#### GOALS:
[1] Using the judgment, answer each question:
(a) In what year was the employee first employed, and at which branch?
(b) Under which section of the Industrial Disputes Act, 1947, did the employee file his application?
(c) To what post did the award direct that the workman be reinstated?
[2] Say whether each statement agrees with the judgment, and quote the words that decide it:
(a) The labour court passed its award on 30 March 1960.
(b) The employers terminated the employee's services on the ground of poor work performance.
(c) The award directed reinstatement without continuity of service.

#### SOURCE DOCUMENT:
----

Basi Reddi, J.
1. This is an application under Article 226 of the Constitution filed by the management of the Andhra Scientific Company,Masulipatani (hereinafter referred to as the employers), seeking an appropriate writ, particularly one in the nature of certiorari to quash the order dated 11 October 1963, passed by the presiding officer, labour court, Guntur, Andhra Pradesh, in Miscellaneous Petition No. 30 of 1963. By that order the labour court allowed an application filed by respondent 2 herein, M. Narayanaswami (hereinafter referred to as the employee) represented by the president of the Andhra Scientific Company Employees' Union, Masulipatam, under Section 33C(2) of the Industrial Disputes Act, 1947. The material facts may be briefly stated. The employee was employed by the employers as a stenographer at the Madras branch in the year 1944. After he had put in continuous service of fifteen years, he wa3 discharged and his services were terminated by the employers in January 1959, on the ground that he had absented himself from duty without obtaining prior permission. The employee raised an industrial dispute which was espoused bay the Andhra Scientific Company Employees' Union, Masulipatam. That dispute was taken on file by the labour court, Andhra Pradesh at Guntur, as Industrial Dispute No. 3 of 1960, An award was passed by the labour court on 30 March 1960. The operative portion of the award is as follows:
In the foregoing it has been concluded that the petitioner was discharged and in an unjustifiable manner by his employers, the respondents. Normal relief to be awarded by this Court in such cases is reinstatement, which can be with or without back-wages. It is, however, clear from the records that the petitioner has behaved in a somewhat irresponsible fashion and should be penalized to a certain extent. I accordingly think it would serve the interests of justice and industrial peace to direct the payment of the back-wages to him from 1 to 15 January 1959 and from 1 January 1960, till the date of his reinstatement. I accordingly direct the employers of the Andhra Scientific Company to reinstate the workman, M. Narayanaswami, on his previous post of a typist with continuity of service but to pay him such wages from 1 to 15 January 1959, and 1 January 1960 till the date of his reinstatement.

----

Dataset entries
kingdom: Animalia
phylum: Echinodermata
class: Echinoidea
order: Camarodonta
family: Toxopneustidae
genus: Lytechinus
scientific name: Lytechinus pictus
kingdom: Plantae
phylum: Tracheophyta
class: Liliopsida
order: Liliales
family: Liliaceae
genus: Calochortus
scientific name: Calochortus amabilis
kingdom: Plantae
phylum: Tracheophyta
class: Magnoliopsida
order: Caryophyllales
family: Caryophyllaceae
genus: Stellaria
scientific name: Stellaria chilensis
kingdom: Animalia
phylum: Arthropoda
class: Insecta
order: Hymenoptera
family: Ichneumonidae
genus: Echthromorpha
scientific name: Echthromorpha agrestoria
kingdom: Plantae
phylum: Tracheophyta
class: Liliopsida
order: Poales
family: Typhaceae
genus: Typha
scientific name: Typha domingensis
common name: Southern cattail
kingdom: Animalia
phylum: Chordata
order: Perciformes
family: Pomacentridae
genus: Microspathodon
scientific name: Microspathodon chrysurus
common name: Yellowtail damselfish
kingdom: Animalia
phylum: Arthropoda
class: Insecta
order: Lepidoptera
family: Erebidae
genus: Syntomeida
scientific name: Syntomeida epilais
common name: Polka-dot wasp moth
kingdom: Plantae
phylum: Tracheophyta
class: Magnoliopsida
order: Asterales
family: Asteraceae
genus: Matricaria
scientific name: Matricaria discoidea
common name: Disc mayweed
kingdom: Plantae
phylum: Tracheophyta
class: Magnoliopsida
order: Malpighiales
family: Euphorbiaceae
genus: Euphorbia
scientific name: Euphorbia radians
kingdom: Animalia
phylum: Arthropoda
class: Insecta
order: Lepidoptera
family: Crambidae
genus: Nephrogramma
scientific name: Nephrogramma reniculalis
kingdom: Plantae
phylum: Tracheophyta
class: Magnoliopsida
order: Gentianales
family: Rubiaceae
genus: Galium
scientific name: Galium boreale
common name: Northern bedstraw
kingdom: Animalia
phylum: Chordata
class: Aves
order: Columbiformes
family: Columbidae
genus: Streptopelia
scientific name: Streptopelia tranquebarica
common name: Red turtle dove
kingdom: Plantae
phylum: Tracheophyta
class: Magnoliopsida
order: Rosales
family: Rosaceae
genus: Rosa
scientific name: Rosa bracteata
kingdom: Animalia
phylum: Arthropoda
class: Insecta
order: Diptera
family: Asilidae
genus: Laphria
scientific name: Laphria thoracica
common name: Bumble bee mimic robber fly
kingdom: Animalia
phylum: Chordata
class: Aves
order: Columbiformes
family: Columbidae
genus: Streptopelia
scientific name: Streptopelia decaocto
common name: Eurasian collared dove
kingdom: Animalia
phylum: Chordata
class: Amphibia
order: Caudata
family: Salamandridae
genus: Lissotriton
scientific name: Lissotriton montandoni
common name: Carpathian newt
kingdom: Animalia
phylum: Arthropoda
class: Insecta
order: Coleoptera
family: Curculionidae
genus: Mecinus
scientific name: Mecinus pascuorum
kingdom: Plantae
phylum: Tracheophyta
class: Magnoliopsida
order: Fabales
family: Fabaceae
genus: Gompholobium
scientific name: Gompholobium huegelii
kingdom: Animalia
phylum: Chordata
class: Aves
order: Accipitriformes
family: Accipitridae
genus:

----

#### WRITTEN ANSWERS:
[1]
(a) 1944, at the Madras branch.
(b) Section 33C(2).
(c) The post of a typist.

[2]
(a) Yes: "An award was passed by the labour court on 30 March 1960."
(b) No: "on the ground that he had absented himself from duty without obtaining prior permission."
(c) No: "on his previous post of a typist with continuity of service"